Наш Современник, 2005 № 11 | страница 34
С полустанка мы уезжали на местном поезде, полном грибников с корзинами, доверху набитыми волнушками и груздями. Вагон шуршал болоньями, скрипел резиновыми сапогами, женщины в телогрейках и шерстяных рейтузах рассуждали о жизни.
— Федь, кто это тебе так морду раскровянил? Жена?
— Да нет, бритвой порезался,
— А ты купи электрическую. Я свому идолу купила!
Хлопотливый день закончился ужином у местного снабженца, открывшего нам многие тайны своего нелёгкого и рискованного ремесла:
— Мы водкой торговлю регламентируем. Главное в моей работе — чтобы людям было хорошо! На третий поселок — там все спились, — когда везем водку, то и закуску обязательно. В нагрузку. Берешь бутылку — бери и закусить: консервы или там сыр, или масло. Без закуски не отпускаем. Это мое распоряжение!
После третьей бутылки Чучман запел прекрасным голосом украинские песни. Был в оккупации, голодал, воровал, два раза немцы его чуть не застрелили.

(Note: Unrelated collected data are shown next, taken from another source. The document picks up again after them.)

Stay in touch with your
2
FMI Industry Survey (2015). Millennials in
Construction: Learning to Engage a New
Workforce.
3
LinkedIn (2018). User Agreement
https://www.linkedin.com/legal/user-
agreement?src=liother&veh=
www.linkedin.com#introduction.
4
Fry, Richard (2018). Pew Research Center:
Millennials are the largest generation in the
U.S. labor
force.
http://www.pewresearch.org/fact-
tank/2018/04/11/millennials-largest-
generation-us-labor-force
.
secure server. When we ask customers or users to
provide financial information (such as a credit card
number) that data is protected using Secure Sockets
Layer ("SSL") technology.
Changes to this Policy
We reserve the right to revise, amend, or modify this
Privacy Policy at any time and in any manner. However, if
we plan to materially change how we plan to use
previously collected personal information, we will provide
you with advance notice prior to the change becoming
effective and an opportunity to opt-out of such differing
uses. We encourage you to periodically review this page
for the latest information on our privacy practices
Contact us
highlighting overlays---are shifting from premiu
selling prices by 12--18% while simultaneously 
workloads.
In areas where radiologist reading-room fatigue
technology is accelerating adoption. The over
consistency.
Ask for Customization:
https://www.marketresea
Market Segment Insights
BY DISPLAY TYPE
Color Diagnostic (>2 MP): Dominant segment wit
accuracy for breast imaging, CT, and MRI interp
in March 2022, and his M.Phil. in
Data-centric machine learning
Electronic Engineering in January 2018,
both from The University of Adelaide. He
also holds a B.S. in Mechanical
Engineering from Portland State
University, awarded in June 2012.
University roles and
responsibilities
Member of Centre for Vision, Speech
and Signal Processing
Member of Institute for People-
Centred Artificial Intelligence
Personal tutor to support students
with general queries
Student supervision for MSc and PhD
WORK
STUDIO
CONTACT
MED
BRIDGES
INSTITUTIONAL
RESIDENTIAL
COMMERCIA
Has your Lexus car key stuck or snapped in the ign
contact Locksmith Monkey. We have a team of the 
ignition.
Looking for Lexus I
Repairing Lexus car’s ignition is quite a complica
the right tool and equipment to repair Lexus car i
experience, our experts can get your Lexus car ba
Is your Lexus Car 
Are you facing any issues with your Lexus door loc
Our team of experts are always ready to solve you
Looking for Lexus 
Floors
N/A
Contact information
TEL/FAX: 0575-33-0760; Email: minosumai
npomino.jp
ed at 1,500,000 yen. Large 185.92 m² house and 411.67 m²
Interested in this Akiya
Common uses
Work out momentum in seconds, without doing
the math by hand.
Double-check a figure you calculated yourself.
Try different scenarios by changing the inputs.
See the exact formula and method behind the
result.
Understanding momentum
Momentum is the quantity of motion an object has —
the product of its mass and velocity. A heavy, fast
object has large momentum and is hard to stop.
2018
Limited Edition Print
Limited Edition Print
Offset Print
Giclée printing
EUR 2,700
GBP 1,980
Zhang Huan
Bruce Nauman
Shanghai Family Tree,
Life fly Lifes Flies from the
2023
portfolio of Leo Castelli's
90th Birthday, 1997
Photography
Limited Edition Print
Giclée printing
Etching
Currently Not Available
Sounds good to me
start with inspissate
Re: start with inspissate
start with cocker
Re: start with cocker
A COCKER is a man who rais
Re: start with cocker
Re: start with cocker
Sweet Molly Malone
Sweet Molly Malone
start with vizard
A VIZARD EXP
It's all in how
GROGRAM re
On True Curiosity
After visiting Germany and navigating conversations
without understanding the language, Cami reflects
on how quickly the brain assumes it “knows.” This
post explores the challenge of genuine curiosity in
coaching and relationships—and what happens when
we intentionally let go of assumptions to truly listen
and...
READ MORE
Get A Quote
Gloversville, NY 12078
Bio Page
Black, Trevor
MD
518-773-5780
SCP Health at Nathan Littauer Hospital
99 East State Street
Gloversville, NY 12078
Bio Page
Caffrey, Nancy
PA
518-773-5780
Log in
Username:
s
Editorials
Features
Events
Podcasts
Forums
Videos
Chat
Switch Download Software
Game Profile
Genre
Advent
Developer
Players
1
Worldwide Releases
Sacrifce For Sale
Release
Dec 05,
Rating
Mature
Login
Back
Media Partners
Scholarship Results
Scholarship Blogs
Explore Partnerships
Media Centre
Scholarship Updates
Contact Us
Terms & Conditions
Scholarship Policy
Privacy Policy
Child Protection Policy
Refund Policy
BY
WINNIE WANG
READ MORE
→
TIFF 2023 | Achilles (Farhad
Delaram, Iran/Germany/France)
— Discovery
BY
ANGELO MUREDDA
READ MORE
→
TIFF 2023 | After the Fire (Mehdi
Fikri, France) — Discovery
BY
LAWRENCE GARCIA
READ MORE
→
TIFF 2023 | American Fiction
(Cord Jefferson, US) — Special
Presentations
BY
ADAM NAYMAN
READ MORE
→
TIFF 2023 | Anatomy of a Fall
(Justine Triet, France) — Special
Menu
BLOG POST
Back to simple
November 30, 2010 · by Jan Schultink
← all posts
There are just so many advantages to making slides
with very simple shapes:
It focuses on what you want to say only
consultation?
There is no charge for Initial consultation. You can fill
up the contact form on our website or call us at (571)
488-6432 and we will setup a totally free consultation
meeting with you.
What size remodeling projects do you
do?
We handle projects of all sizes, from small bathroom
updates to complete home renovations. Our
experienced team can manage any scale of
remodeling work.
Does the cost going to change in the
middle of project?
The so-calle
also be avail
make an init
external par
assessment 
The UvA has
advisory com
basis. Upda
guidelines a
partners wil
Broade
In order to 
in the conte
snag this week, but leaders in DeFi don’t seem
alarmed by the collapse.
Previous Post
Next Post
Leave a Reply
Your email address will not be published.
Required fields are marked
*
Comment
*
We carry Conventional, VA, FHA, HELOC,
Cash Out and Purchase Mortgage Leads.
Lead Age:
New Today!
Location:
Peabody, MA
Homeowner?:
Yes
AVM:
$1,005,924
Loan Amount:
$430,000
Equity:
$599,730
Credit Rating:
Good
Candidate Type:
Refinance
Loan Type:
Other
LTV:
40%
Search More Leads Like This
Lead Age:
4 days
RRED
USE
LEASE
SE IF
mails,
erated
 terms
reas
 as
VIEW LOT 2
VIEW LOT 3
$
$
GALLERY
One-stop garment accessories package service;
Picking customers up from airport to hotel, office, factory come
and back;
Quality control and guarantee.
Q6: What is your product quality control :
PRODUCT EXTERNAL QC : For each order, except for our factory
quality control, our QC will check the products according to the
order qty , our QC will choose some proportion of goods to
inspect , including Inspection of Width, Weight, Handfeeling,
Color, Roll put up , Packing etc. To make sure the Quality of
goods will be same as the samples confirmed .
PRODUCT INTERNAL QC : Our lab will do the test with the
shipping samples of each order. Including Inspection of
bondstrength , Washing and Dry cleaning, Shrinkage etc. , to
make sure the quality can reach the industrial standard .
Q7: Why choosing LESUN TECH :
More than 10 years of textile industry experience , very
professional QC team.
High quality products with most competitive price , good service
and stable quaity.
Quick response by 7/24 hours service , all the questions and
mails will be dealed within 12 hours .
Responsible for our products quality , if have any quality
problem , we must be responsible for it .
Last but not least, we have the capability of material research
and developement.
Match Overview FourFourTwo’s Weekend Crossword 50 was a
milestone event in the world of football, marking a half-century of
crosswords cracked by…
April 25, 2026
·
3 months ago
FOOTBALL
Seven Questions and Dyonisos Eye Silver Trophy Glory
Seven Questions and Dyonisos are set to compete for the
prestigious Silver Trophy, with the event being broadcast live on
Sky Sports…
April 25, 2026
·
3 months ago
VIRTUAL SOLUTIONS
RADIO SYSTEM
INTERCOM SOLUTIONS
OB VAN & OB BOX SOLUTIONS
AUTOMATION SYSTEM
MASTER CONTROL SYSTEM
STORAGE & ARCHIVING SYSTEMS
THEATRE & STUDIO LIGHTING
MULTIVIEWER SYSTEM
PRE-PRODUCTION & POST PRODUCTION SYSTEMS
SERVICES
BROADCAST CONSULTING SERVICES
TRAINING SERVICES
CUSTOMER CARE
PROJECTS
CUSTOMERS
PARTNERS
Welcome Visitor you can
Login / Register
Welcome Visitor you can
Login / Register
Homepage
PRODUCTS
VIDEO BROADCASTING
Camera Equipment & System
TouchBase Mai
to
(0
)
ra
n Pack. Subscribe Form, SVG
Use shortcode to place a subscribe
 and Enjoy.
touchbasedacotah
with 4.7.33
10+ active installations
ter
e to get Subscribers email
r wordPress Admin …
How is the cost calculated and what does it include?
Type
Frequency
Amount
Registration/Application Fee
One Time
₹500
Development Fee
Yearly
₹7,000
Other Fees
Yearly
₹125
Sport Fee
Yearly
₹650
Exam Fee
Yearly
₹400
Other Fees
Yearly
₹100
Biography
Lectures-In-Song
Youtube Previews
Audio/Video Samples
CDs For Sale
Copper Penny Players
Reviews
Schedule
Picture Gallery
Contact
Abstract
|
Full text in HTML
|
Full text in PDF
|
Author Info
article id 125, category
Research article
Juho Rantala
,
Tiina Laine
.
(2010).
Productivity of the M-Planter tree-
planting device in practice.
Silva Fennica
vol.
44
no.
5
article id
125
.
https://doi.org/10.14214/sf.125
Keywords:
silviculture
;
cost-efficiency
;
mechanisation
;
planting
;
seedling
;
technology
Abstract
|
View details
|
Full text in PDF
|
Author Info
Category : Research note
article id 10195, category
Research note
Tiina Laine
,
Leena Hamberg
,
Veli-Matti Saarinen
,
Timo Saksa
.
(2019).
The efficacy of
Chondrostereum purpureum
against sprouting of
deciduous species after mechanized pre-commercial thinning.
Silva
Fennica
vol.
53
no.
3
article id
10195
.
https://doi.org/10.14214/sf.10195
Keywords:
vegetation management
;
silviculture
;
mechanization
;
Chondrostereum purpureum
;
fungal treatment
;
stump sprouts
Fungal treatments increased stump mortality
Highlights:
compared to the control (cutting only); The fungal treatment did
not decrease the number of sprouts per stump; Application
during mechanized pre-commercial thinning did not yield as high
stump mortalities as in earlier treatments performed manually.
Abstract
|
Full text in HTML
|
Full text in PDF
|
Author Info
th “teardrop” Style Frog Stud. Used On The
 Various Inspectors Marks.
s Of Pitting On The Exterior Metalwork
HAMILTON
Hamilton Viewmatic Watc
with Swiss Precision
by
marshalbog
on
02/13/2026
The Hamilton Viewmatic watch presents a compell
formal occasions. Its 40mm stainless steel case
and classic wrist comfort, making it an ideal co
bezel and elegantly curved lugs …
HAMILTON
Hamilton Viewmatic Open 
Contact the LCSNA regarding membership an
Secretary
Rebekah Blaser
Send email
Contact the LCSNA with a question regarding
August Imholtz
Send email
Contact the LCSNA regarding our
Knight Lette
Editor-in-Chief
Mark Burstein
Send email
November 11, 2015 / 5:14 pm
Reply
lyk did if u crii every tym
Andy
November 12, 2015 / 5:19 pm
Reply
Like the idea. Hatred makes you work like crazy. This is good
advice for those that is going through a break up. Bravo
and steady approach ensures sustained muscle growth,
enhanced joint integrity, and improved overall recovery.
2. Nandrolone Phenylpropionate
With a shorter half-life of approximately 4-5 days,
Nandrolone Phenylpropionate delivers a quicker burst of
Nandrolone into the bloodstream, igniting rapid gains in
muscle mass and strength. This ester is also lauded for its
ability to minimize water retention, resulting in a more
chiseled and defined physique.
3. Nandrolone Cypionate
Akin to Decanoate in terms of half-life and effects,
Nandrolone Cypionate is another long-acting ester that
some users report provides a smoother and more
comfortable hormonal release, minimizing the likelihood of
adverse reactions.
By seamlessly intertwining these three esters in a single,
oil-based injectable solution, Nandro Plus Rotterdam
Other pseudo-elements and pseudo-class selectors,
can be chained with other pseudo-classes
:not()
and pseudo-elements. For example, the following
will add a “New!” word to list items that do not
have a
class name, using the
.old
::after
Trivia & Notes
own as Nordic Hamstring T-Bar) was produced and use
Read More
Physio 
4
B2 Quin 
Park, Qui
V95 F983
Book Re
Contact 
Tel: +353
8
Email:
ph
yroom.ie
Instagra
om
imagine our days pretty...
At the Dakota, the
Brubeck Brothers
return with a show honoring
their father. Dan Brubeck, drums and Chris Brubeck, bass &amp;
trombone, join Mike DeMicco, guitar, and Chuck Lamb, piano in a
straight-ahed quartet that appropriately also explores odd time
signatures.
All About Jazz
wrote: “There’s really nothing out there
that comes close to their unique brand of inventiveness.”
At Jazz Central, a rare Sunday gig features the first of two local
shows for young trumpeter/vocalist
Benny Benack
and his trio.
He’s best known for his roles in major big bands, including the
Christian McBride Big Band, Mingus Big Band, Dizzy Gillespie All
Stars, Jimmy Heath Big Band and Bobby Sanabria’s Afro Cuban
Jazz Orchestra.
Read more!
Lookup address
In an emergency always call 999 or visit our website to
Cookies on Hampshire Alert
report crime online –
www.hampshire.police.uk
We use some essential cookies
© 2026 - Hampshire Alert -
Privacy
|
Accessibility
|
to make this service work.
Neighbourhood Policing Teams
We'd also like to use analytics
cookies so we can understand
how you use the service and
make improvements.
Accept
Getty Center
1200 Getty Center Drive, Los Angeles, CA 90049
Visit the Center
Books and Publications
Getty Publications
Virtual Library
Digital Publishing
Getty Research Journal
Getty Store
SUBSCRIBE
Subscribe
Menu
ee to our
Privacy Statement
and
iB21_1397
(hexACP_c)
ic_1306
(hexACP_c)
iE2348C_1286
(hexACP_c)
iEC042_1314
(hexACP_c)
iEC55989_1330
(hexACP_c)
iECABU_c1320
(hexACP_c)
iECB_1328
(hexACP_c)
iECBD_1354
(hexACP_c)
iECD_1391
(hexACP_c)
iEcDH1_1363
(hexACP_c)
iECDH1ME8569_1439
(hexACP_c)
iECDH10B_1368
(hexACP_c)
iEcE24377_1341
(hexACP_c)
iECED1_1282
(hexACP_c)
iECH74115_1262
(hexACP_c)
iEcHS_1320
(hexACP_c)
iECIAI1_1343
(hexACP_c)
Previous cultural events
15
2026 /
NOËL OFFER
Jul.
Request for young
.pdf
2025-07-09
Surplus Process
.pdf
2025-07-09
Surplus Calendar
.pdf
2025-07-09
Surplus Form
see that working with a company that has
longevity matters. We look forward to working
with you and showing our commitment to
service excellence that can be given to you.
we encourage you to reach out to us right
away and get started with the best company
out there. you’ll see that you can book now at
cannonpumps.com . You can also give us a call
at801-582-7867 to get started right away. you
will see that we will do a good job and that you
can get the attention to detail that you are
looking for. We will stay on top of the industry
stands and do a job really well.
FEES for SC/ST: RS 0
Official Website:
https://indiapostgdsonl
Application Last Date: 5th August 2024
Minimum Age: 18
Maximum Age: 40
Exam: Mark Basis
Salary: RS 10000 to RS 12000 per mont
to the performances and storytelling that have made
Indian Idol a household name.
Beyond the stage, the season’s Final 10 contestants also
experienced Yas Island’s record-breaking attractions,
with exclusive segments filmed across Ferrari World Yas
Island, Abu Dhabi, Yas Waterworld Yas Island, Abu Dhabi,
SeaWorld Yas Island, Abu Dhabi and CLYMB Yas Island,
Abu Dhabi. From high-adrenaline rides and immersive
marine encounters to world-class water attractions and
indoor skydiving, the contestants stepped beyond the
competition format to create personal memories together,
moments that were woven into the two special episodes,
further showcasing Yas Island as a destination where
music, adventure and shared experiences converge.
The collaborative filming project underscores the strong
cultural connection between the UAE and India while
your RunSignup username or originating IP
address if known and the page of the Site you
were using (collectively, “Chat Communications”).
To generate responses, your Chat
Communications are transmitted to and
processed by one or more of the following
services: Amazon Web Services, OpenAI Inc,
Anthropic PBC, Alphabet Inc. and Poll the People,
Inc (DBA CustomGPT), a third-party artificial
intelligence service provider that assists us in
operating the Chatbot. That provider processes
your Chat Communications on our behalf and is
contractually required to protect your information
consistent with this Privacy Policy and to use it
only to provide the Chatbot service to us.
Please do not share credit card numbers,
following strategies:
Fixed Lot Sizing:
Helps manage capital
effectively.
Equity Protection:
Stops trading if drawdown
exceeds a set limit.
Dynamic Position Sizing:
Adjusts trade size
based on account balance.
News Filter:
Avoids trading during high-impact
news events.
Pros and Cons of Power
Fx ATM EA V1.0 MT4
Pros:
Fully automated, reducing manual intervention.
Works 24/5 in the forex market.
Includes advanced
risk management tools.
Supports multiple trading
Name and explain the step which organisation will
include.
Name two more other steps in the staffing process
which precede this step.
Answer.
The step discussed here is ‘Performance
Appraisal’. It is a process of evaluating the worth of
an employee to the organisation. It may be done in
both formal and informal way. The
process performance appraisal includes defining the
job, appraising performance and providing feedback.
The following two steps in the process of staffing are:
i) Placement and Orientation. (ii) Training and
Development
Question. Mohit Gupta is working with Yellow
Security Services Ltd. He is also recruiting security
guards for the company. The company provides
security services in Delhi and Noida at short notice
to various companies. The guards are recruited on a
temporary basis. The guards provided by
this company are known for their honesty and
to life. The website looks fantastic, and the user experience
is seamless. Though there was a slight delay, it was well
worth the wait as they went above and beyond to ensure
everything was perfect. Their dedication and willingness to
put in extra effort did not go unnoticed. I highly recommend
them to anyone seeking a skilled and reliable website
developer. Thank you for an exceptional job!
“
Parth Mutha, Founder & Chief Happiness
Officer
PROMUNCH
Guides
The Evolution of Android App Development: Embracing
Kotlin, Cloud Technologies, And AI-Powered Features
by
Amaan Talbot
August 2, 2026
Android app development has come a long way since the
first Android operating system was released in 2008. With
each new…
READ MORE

Сам смородину рассадил у дома, который сам и построил — лучший дом в поселке! Золотой корень у него в банке растет, сам конскую колбасу делает, двух свиней держит по шесть пудов каждая. Жена его полтонны дикой смородины заготовила для школы-интерната и переработала в желе через соковыжималку. Вот он каков, Чучман — работает, пьет, поет украинские песни…
Однако надо было успевать к поезду, чтобы вернуться в Сыктывкар, навестить моего старого товарища, поэта Александра Алшутова. Шофёр за нами, конечно же, не приехал, и мы с Ярославом Васильевым побрели по разбитой тяжёлыми МАЗами глинистой дороге сквозь мрак к полустанку. Запьяневший хозяин отстал, но вскоре всё-таки выплыл из темноты, покрытый с головы до ног жидкой глиной.
— Я его уволю завтра же! — выл Чучман, имея в виду шофёра, которой не приехал, чтобы подбросить нас к поезду. — Уволю этого пьяницу! У-во-лю-у — у!
Подошел поезд. Ночь. Одна минута стоянки. Платформа. Проводники спят. Двери задраены. Не поезд, какой-то призрачный бронепоезд. Мечемся от вагона к вагону. Барабаним в двери. Ни звука. Черная насыпь. Черный поезд, голова и хвост которого теряются во мгле. Оштукатуренный вокзал. Наконец-то, в последние секунды перед отправлением, толстая проводница открыла вагон. Тащусь через несколько вагонов к своему. Нахожу свое купе. Оно занято. На моем месте спит мужик. Стучу в купе проводников. Минут через пять выходит молодая черноволосая девка.
— Ну что?
Я срываюсь:
— Как что! Почему дверь на остановке не открываете?